砂漠のナボナ

来る前からここにいて、去った後もここにとどまる

柔軟剤を初めて使ったら文明が来た

ぼくの家族は父、母、兄と男が多数派である。だからなのか、母はぼくが幼いころよその家のお母さんから言葉遣いが乱暴であると陰口をたたかれたらしい。このことに母はいささか傷ついたようである。それと関係あるのかはわからないが、ぼくは比較的文化的でない生活を送ってきた。歯を磨くようになったのは10代半ばくらいからだし、朝起きたら顔を洗うという習慣も最近までなかった。就職してしばらくたつまでワイシャツにはアイロンをかけるものだと知らなかったし、しわしわのシャツを着ているくせに自分では身だしなみに欠点は無いと思い込んでいたのである。いつぞや母にそういうことは常識であるとちゃんと教育しておいてくれよと愚痴ったことがあるが、母としてはちゃんと教えたはずでありそれらができないのはぼくの怠慢であると認識していたようである。子供笑うな来た道だ、あるいは親の心子知らず、いずれにせよぼくはいわゆる「ちゃんとした生活」からややずれた認識のまま大人になってしまったのである。

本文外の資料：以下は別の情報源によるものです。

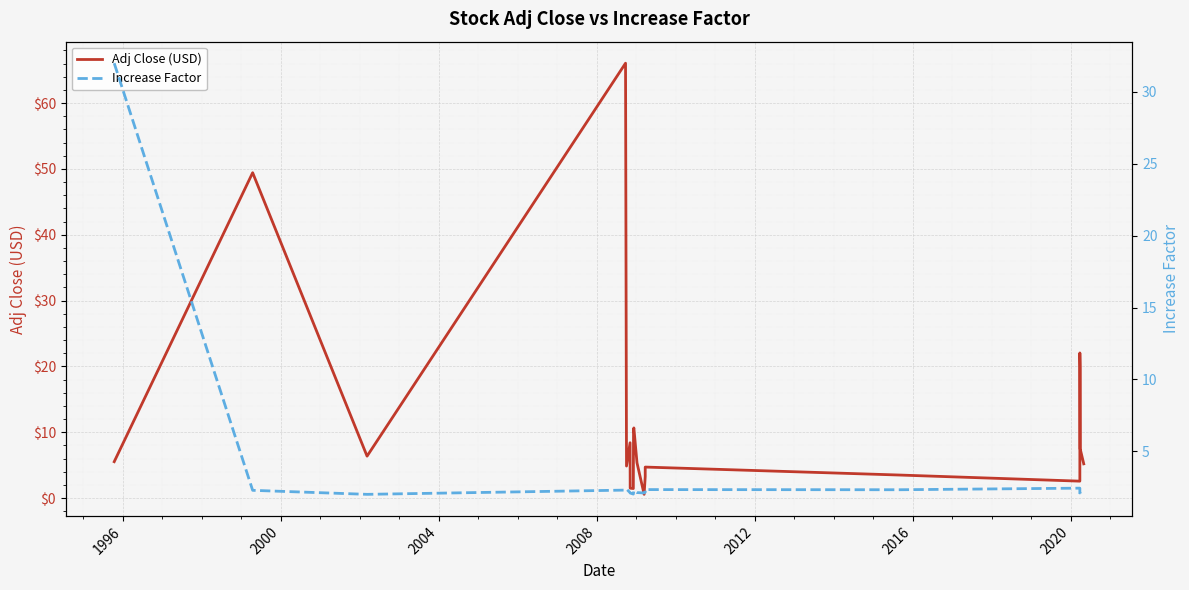

Rank the series by their average value, from highest to lowest.

Adj Close (USD), Increase Factor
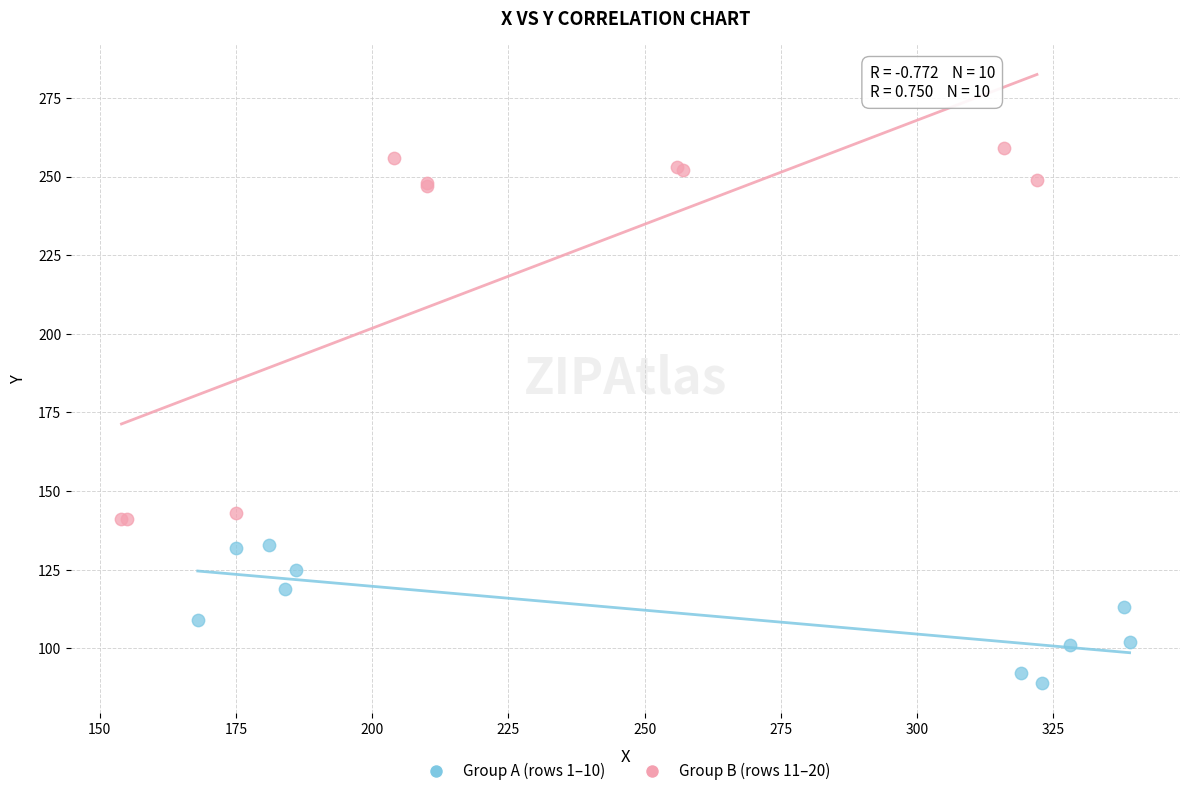

Which series reaches the maximum Y coordinate?

Group B (rows 11–20)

さて先日以下の記事を読んだ。アップされた当時も読んでいたが、たまたま再読するに至ったのである。

https://news.hihin.net/?p=829

「ベッドを作れ」「生活に投資しろ」という言葉が、再読した今妙に響いたのである。ぼくはエチケットの習慣がないというよりは、よりよい生活への投資を怠ってきたのではないか。健康かつ機嫌よく過ごすための手入れをしてこなかったのではないか。そう思うに至り、まず気になったのは洗濯の環境である。社宅として会社からあてがわれた借り上げアパートは外にしか洗濯機を置けず、金が余っていようがドラム式など望むべくもない状況ではあるが、洗濯槽の掃除もしていない洗濯機で洗剤も使わずに洗っている自分にふと気づいたのである。おいこのままでいいのか。オイコノミア。経済学economicsの語源となったこの言葉は家を治めるという意味である。このままでよいはずがない。革命だ、マツモトキヨシに走れ。

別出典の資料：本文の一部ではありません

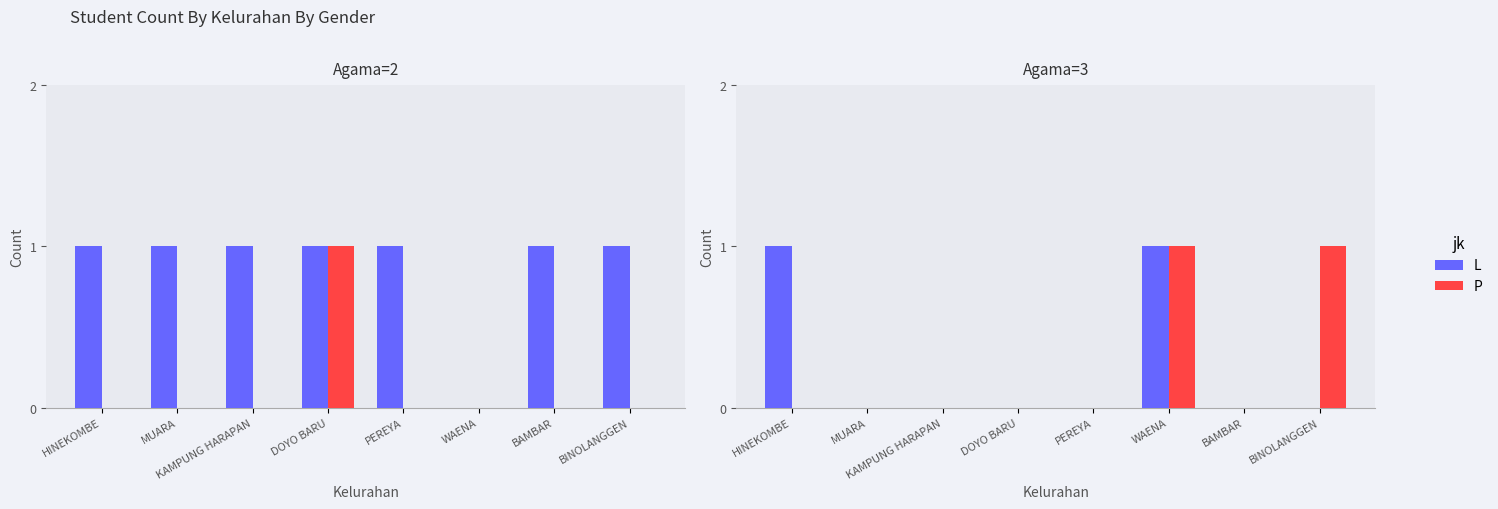

What position from the right is BINOLANGGEN?

1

思えばぼくの家にはテレビがない。最近持病の治療のために毎週病院に通っていたのだが、病院のテレビを見ていて気づいたのは洗剤や掃除用具のCMの多さである。これだけたくさんのCMを見ていればおのずと衛生環境への意識が高くなるだろう。テレビはやはり現代社会に無くてはならないものである。CMの中ではニノがナウい洗濯用洗剤のあり方についてドヤ顔で語っていた。これだ、ナノックスだ。おれはナノックスを買う。したらばおれの生活つまるところのQOLが爆上げ間違いなし、そして柔軟剤というものもこの世にあったな、ついでに買ってやるか。

そして家にはナノックスとなんかすごい高かった柔軟剤が来た。甘美なフルーツのかおりがするらしい。なんスかそれエロいやつですか。ナノックスは知らん。よく見てないので汚れが落ちてるのかどうかは知らない。結果すごかったのは柔軟剤である。柔軟剤といってもはたしてこの洗濯物が柔軟になっているのかどうかはよくわからない。でも、着るときいいにおいがするのだ。甘美かどうかは知らない。なんなら若い折から2ちゃんねるの生活全般板に入り浸っていたおれはダウニーによる公害被害などを見るにつけ柔軟剤は悪であるとの思い込みがあった。おろかなおれよ、後悔あとで立たれたし。いいにおいがするとは、つまりいいにおいがするみたいなところがあるのだ。禿げるほどにテンアゲ、狂おしいほどにミッドナイト、Bluetoothお前もか、つまりとてもいいきもちになったのである。

文明の勝利だ、友よ共に凱歌を歌おう。マールショーン、マールショーン、カーンサンアンプール。やったぜババア、明日はホームランだ!文化だ、文明だ!新たな概念がぼくの生活にやってきた。これが豊かさよ。今のぼくはとても気分がいい。なぜなら柔軟剤を手に入れたからだ。すごいぞ柔軟剤!。ありがとう企業の人!イェーイ、フゥーッ!ヒューヒューッ!

 

あ、あけましておめでとうございます。